Luxury market recovers losses in the pandemic and projects a rise of up to 50% in 2021

The onset of the pandemic caused the luxury market to retreat around the world. Companies in the area shrank 40% in 2020, going from sales of €966 billion in 2019 to €581 billion. Personal luxury dropped 22% and experience, the most affected by restrictions, practically halved. In 2021, however, the market started to recover and the Boston Consulting Group (BCG) projects growth between 41% to 50%, compared to 2020.

In Brazil, however, the movement must be opposite. Although the consumer stopped buying abroad at an initial moment and moved the local brands, now the stores must slow down sales.

“There is a perspective in the world of luxury consumption repatriation: people stop shopping outside their countries,” says Flavia Gemignani, director of BCG. “Brazil is the only one, of the ten countries we surveyed, that has the opposite trend.”

In 2020 and part of 2021, sales in luxury malls increased in the country. “It was associated with consumption that, before, was done outside Brazil.”

According to the report, the recovery of the luxury segment in the world may not be enough for it to return to levels before the pandemic in 2021. Even with growth, the market should remain between 10% to 15% below the result of 2019.

The recovery should only take place in 2022, with growth of 5% compared to 2019, which would represent more than €1 trillion in sales.
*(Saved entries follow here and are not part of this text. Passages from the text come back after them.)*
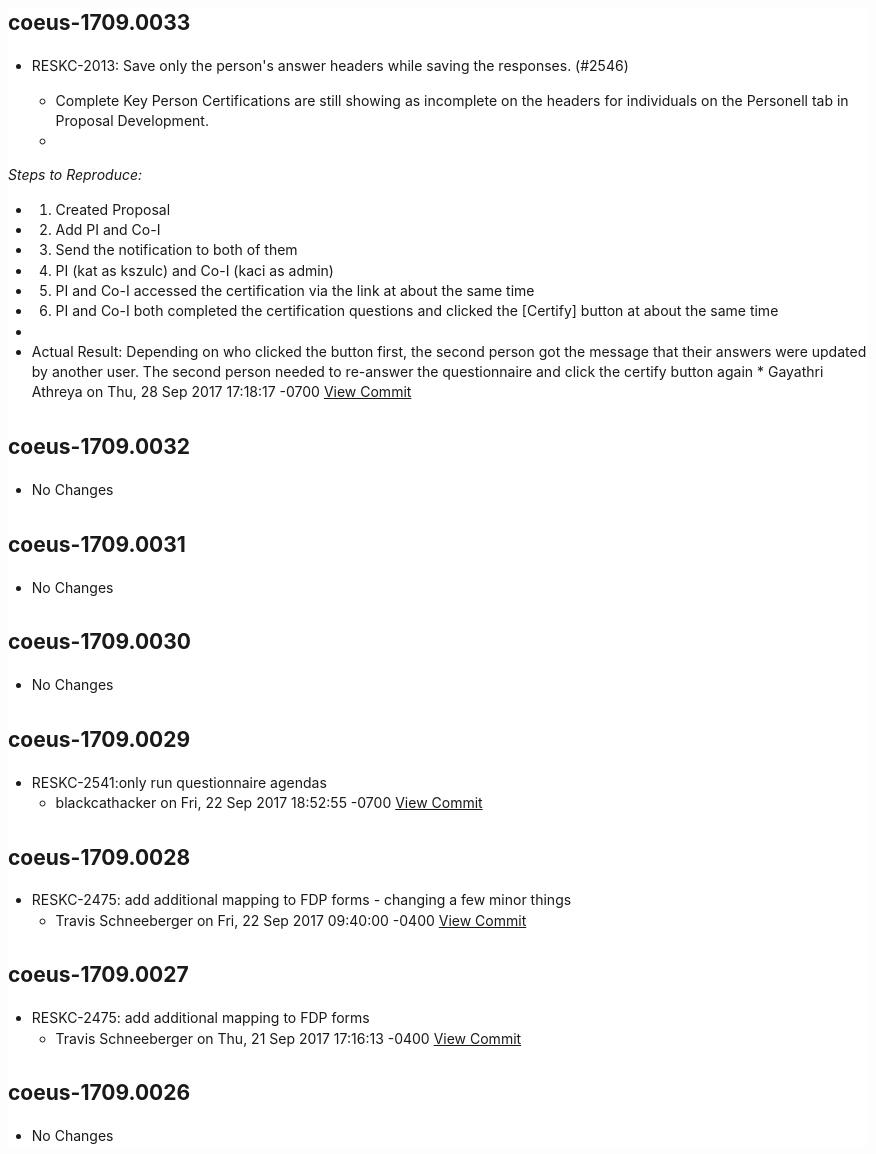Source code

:## coeus-1709.0033
* RESKC-2013: Save only the person's answer headers while saving the responses. (#2546)

  * Complete Key Person Certifications are still showing as incomplete on the headers for individuals on the Personell tab in Proposal Development.
  * 
*Steps to Reproduce:*
  * 1. Created Proposal
  * 2. Add PI and Co-I
  * 3. Send the notification to both of them
  * 4. PI (kat as kszulc) and Co-I (kaci as admin)
  * 5. PI and Co-I accessed the certification via the link at about the same time
  * 6. PI and Co-I both completed the certification questions and clicked the [Certify] button at about the same time
  * 
  * Actual Result: Depending on who clicked the button first, the second person got the message that their answers were updated by another user. The second person needed to re-answer the questionnaire and click the certify button again  * Gayathri Athreya on Thu, 28 Sep 2017 17:18:17 -0700 [View Commit](../../commit/ea85b6f7937c213f636d17b3e22f7e292f4291ad)

## coeus-1709.0032
* No Changes


## coeus-1709.0031
* No Changes


## coeus-1709.0030
* No Changes


## coeus-1709.0029
* RESKC-2541:only run questionnaire agendas
  * blackcathacker on Fri, 22 Sep 2017 18:52:55 -0700 [View Commit](../../commit/d640b2d78155769db3ad1f49babdd678257a8ae0)

## coeus-1709.0028
* RESKC-2475: add additional mapping to FDP forms - changing a few minor things
  * Travis Schneeberger on Fri, 22 Sep 2017 09:40:00 -0400 [View Commit](../../commit/d3f74deb5df80e9928ecf57bae9d4e278e77ea6d)

## coeus-1709.0027
* RESKC-2475: add additional mapping to FDP forms
  * Travis Schneeberger on Thu, 21 Sep 2017 17:16:13 -0400 [View Commit](../../commit/83bf18775867ade7e6eeee9ac6a4e7785c46ca0d)

## coeus-1709.0026
* No Changes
BCG also projects that the luxury market could earn €1.22 trillion in 2025, if the pace of growth is maintained from 2021 onwards.
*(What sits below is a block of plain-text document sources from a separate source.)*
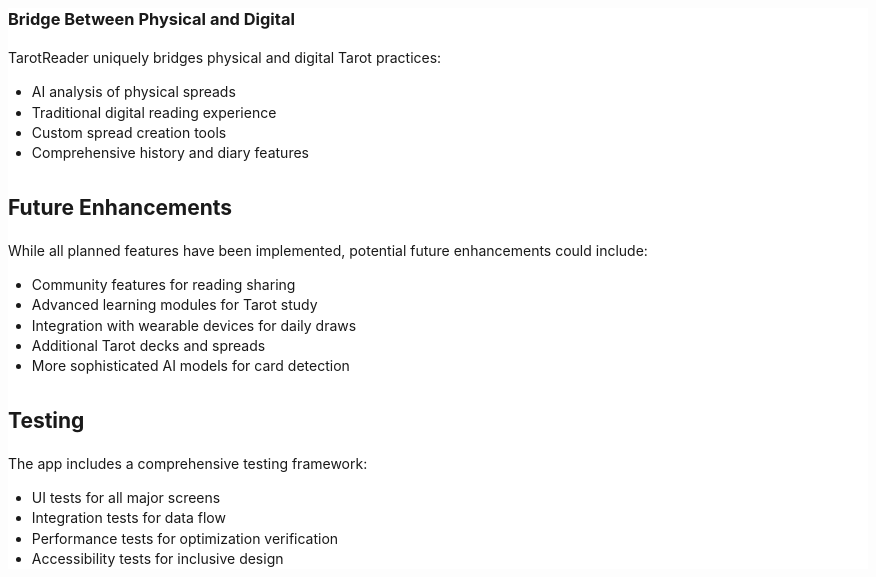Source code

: ### Bridge Between Physical and Digital
TarotReader uniquely bridges physical and digital Tarot practices:
- AI analysis of physical spreads
- Traditional digital reading experience
- Custom spread creation tools
- Comprehensive history and diary features

## Future Enhancements

While all planned features have been implemented, potential future enhancements could include:
- Community features for reading sharing
- Advanced learning modules for Tarot study
- Integration with wearable devices for daily draws
- Additional Tarot decks and spreads
- More sophisticated AI models for card detection

## Testing

The app includes a comprehensive testing framework:
- UI tests for all major screens
- Integration tests for data flow
- Performance tests for optimization verification
- Accessibility tests for inclusive design
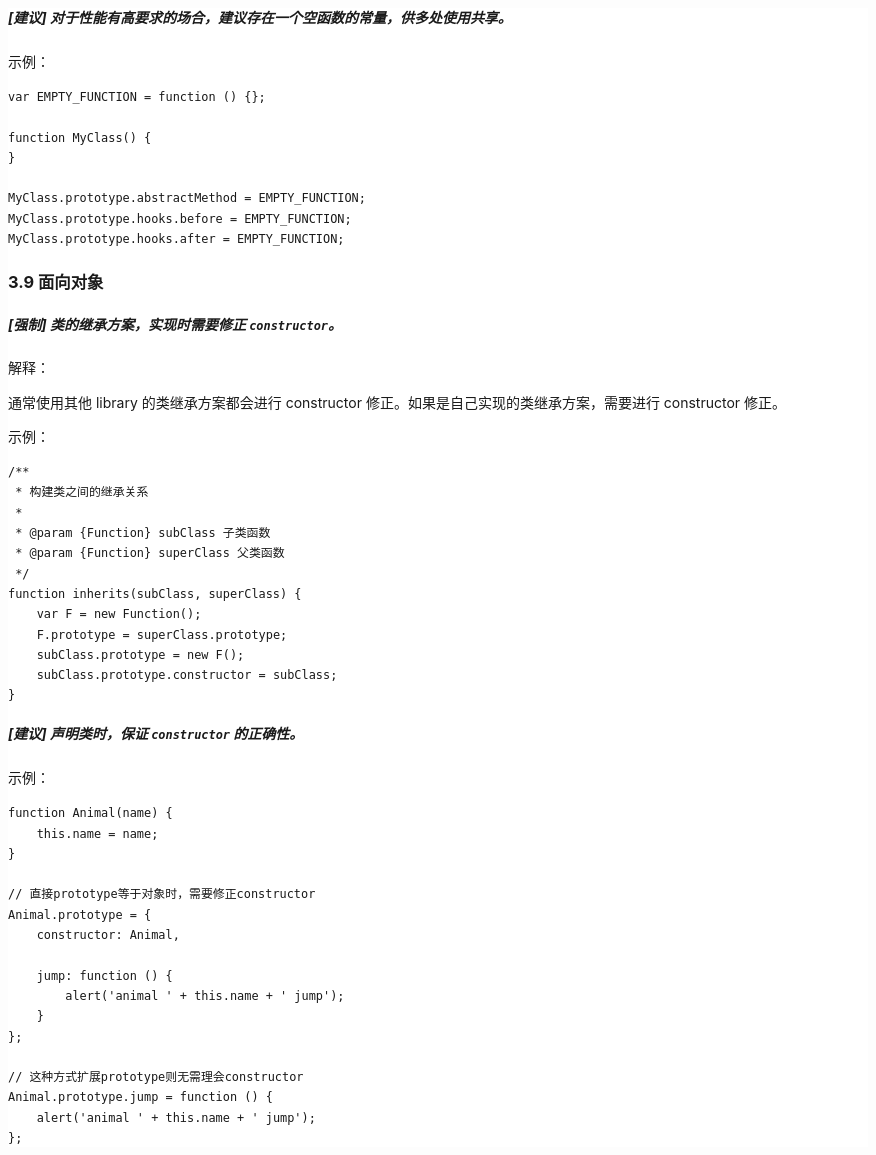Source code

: 
##### [建议] 对于性能有高要求的场合，建议存在一个空函数的常量，供多处使用共享。

示例：
        
    var EMPTY_FUNCTION = function () {};
    
    function MyClass() {
    }
    
    MyClass.prototype.abstractMethod = EMPTY_FUNCTION;
    MyClass.prototype.hooks.before = EMPTY_FUNCTION;
    MyClass.prototype.hooks.after = EMPTY_FUNCTION;
        
### 3.9 面向对象

##### [强制] 类的继承方案，实现时需要修正 `constructor`。

解释：

通常使用其他 library 的类继承方案都会进行 constructor 修正。如果是自己实现的类继承方案，需要进行 constructor 修正。


示例：

        
    /**
     * 构建类之间的继承关系
     * 
     * @param {Function} subClass 子类函数
     * @param {Function} superClass 父类函数
     */
    function inherits(subClass, superClass) {
        var F = new Function();
        F.prototype = superClass.prototype;
        subClass.prototype = new F();
        subClass.prototype.constructor = subClass;
    }
        

##### [建议] 声明类时，保证 `constructor` 的正确性。

示例：
        
    function Animal(name) {
        this.name = name;
    }
    
    // 直接prototype等于对象时，需要修正constructor
    Animal.prototype = {
        constructor: Animal,
    
        jump: function () {
            alert('animal ' + this.name + ' jump');
        }
    };
    
    // 这种方式扩展prototype则无需理会constructor
    Animal.prototype.jump = function () {
        alert('animal ' + this.name + ' jump');
    };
One of the engines of recovery are millennials and Generation Z. It is the population that most believes in the economy’s recovery: 53% say it will be quick, against 20% of other generations. Younger age groups accounted for 39% of luxury consumption in 2019. In 2025, it will be at least 60%.

BCG also credits the growth to what it calls the rebound effect: the desire to consume what was suppressed during the pandemic. For the consultancy, China and the United States will lead the resumption.

For the study, BCG consulted 12,000 consumers from the 10 main luxury markets in the world, including Brazil, with an average expense of around €33 thousand.

The information is from the newspaper The State of São Paulo.